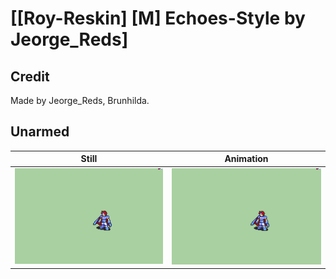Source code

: # [\[Roy-Reskin\] \[M\] Echoes-Style by Jeorge_Reds]

## Credit

Made by Jeorge_Reds, Brunhilda.
	
## Unarmed

| Still | Animation |
| :---: | :-------: |
| ![Unarmed still](./Unarmed_000.png) | ![Unarmed animation](./Unarmed.gif) |
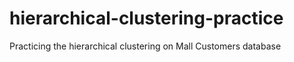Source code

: # hierarchical-clustering-practice
Practicing the hierarchical clustering on Mall Customers database
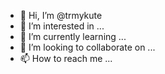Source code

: - 👋 Hi, I’m @trmykute
- 👀 I’m interested in ...
- 🌱 I’m currently learning ...
- 💞️ I’m looking to collaborate on ...
- 📫 How to reach me ...

<!---
trmykute/trmykute is a ✨ special ✨ repository because its `README.md` (this file) appears on your GitHub profile.
You can click the Preview link to take a look at your changes.
--->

Work instruction. Which lines above hold the string "your"? Copy every one of them.

Answer below.
trmykute/trmykute is a ✨ special ✨ repository because its `README.md` (this file) appears on your GitHub profile.
You can click the Preview link to take a look at your changes.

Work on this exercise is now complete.